• [練習課題 1] 一覧のうち、「scientific name: Lupinus diffusus」を含む行から一覧の最後までを、両端の行も含めて一字一句変えずに打ち直してください。

• [本文]

清涼殿の丑寅のすみの
「枕草子」二十段
~絶頂期の中宮・中の関白家
出衣(いだしぎぬ=簾の下から
装束の袖・裾先が出される)
「清涼殿の丑寅のすみの」(枕草子20段)を現代語縮約で
大納言様と中宮様の至上のご様子
清涼殿(せいりょうでん)の丑寅(うしとら・北東)のすみの、北の簀子(すのこ)との境にある障子(しょうじ)には、荒海の絵(こちらを)で、手長・足長などの恐ろしそうなものが描かれている。また、高欄には青磁の瓶(かめ)で大きなものをおいて、桜の枝をたくさん挿している。
昼の頃、大納言(藤原伊周)様が桜襲ね(さくらがさね 襲ねの色目イロメについてはこちらを)の直衣(のうし)に、紫色の指貫(さしぬき)に、白いお着物の上には濃い紫色のあざやかな色合いのものを直衣(のうし)の下から出して、参上なさった。帝(一条天皇)がお出ましになったので、大納言様は戸口の前に座ってお話しなさっていた。
御簾(みす・こちらを)の内には、女房たちは桜襲ねの唐衣(からぎぬ・こちらを)を着すべらかして、藤や山吹襲ねの衣裳など、小半蔀(こ・はじとみ・こちらを)の御簾から出だし衣(いだしぎぬ・冒頭の画像を)をしていた。

• [データ一覧]

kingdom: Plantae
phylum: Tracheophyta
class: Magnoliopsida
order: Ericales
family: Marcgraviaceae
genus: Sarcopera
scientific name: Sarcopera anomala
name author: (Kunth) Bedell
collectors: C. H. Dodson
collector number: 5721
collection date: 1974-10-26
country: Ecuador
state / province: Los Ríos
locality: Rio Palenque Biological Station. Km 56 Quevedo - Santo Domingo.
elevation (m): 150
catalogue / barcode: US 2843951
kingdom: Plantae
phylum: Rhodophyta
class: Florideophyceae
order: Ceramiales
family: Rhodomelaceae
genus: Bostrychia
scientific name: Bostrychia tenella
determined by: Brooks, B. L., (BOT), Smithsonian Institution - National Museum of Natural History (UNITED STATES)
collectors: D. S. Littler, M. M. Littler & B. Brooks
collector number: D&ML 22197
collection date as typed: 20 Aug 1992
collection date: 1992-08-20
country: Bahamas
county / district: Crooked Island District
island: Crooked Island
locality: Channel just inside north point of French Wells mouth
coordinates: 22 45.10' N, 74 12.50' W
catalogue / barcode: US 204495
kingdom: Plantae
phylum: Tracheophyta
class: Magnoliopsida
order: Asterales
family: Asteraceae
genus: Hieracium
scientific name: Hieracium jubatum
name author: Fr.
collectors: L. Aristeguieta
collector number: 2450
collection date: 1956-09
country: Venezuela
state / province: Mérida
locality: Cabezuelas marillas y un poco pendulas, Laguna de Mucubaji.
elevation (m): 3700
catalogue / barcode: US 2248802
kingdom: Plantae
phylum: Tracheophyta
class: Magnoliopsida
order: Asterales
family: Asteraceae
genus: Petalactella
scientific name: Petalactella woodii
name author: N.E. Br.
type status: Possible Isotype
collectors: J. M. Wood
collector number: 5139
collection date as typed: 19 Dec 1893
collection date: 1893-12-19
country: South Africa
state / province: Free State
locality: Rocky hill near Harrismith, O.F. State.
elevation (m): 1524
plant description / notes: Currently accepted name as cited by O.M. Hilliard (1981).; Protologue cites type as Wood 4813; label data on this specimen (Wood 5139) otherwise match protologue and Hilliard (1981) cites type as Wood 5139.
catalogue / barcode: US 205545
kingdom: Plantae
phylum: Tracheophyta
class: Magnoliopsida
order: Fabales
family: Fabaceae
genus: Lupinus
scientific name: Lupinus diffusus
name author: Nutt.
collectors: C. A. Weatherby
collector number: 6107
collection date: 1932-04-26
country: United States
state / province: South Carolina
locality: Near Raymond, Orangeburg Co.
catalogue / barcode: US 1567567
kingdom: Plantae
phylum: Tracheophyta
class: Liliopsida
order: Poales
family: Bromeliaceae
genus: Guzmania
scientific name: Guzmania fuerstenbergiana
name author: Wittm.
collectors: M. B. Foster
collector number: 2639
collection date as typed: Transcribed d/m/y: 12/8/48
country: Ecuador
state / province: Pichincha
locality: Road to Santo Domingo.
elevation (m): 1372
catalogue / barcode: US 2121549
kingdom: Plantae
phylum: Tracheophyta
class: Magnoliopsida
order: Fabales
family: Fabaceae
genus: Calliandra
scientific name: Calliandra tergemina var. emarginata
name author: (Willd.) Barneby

• [練習課題 2] 本文の「昼の頃、大納言(藤原伊周)様」から「(いだしぎぬ・冒頭の画像を)をしていた。」までを、両端の語句も含めてそのまま繰り返してください。

• [想定解答 1]
scientific name: Lupinus diffusus
name author: Nutt.
collectors: C. A. Weatherby
collector number: 6107
collection date: 1932-04-26
country: United States
state / province: South Carolina
locality: Near Raymond, Orangeburg Co.
catalogue / barcode: US 1567567
kingdom: Plantae
phylum: Tracheophyta
class: Liliopsida
order: Poales
family: Bromeliaceae
genus: Guzmania
scientific name: Guzmania fuerstenbergiana
name author: Wittm.
collectors: M. B. Foster
collector number: 2639
collection date as typed: Transcribed d/m/y: 12/8/48
country: Ecuador
state / province: Pichincha
locality: Road to Santo Domingo.
elevation (m): 1372
catalogue / barcode: US 2121549
kingdom: Plantae
phylum: Tracheophyta
class: Magnoliopsida
order: Fabales
family: Fabaceae
genus: Calliandra
scientific name: Calliandra tergemina var. emarginata
name author: (Willd.) Barneby

• [想定解答 2]
昼の頃、大納言(藤原伊周)様が桜襲ね(さくらがさね 襲ねの色目イロメについてはこちらを)の直衣(のうし)に、紫色の指貫(さしぬき)に、白いお着物の上には濃い紫色のあざやかな色合いのものを直衣(のうし)の下から出して、参上なさった。帝(一条天皇)がお出ましになったので、大納言様は戸口の前に座ってお話しなさっていた。
御簾(みす・こちらを)の内には、女房たちは桜襲ねの唐衣(からぎぬ・こちらを)を着すべらかして、藤や山吹襲ねの衣裳など、小半蔀(こ・はじとみ・こちらを)の御簾から出だし衣(いだしぎぬ・冒頭の画像を)をしていた。